On present policies, the OBR concludes, the national debt is destined to swell to a jaw-dropping 274pc of GDP over the next 50 years. This is not of course what will happen, because it can’t. It’s a projection, not a prediction or a forecast.
In practice, markets would intervene long before such a threshold was reached; the Government would find itself facing a buyers’ strike in debt markets and the currency would collapse. Like Argentina, the country would be sucked into a succession of fiscal crises, with plunging relative living standards to match.
It’s true that Japan manages to muddle along with public debts which in gross terms are already approaching that sort of level, but structurally Japan is a very different economy with sustained current account and savings surpluses.
Sadly, this is not the case with the UK, which has come to rely heavily on what Mark Carney, another previous governor of the Bank of England, called “the kindness of strangers” – overseas investors – to fund both its budget and current account deficits.
In any event, it has long been clear that we cannot go on like this. To deliver us from the clutches of never-ending austerity and relative decline in living standards, we need growth, and lots of it. On that, virtually everyone can agree, whatever their political views. It is on how to deliver that growth that the argument begins.
Today’s Labour Government talks a good game, but unlike its Blairite predecessor it doesn’t seem to grasp what wealth creation is all about, and on what we have seen of its actions so far looks almost certain to fail.
We should of course wait until Rachel Reeves’s first Budget on Oct 30 before reaching final judgement, but already the promise of an investment-led economic strategy has been substantially watered down, with spending on public sector pay awards taking priority over spending on the green transition and infrastructure renewal.
On the revenue side of the ledger, an expected crackdown on capital gains, wealth transfer, and pension savings is likely only to further undermine already shamefully low levels of business investment. The promised workers’ rights charter threatens to act as a further deterrent.
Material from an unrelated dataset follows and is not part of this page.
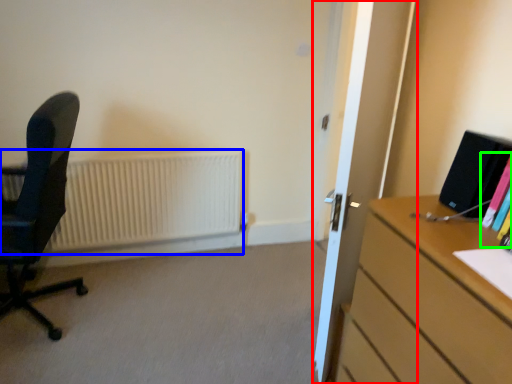
Question: Which object is the closest to the glass door (highlighted by a red box)? Choose among these: radiator (highlighted by a blue box) or book (highlighted by a green box).

Choices:
 (A) radiator
 (B) book

Answer: (B)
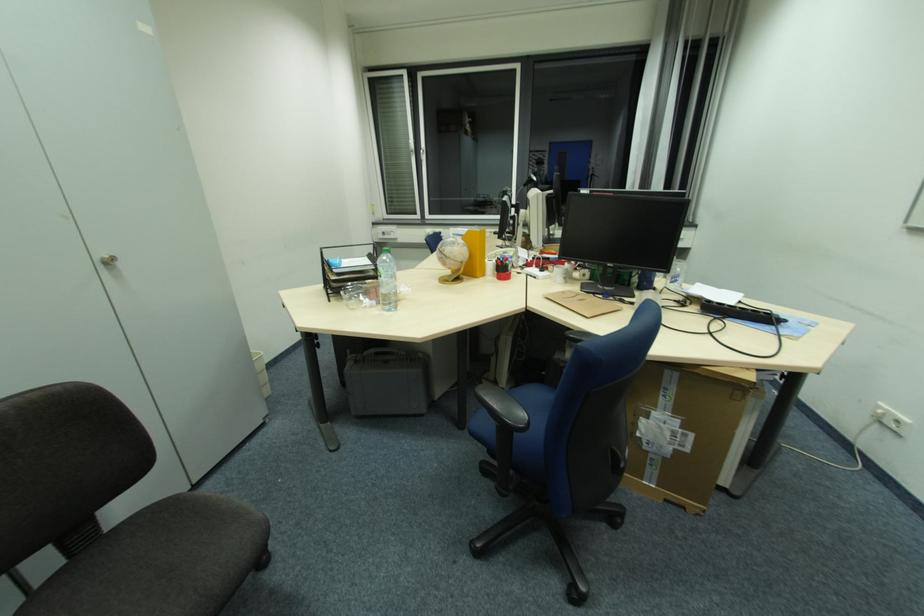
None of it looks like the enterprise-friendly growth strategy Starmer and Reeves promised on the campaign trail, the need for difficult decisions on the public finances notwithstanding. Caving in to union pay demands was a political choice, not a matter of economic necessity.
We have entered a new economic age in which the power of the central bank to manipulate demand is no longer as important as it was, but the need for radical structural reform to underpin investment and productivity growth has rarely looked more urgent.
Hiding behind the Old Lady’s petticoat is no longer an option, but does the new Government have the stomach for what’s required? Don’t hold your breath.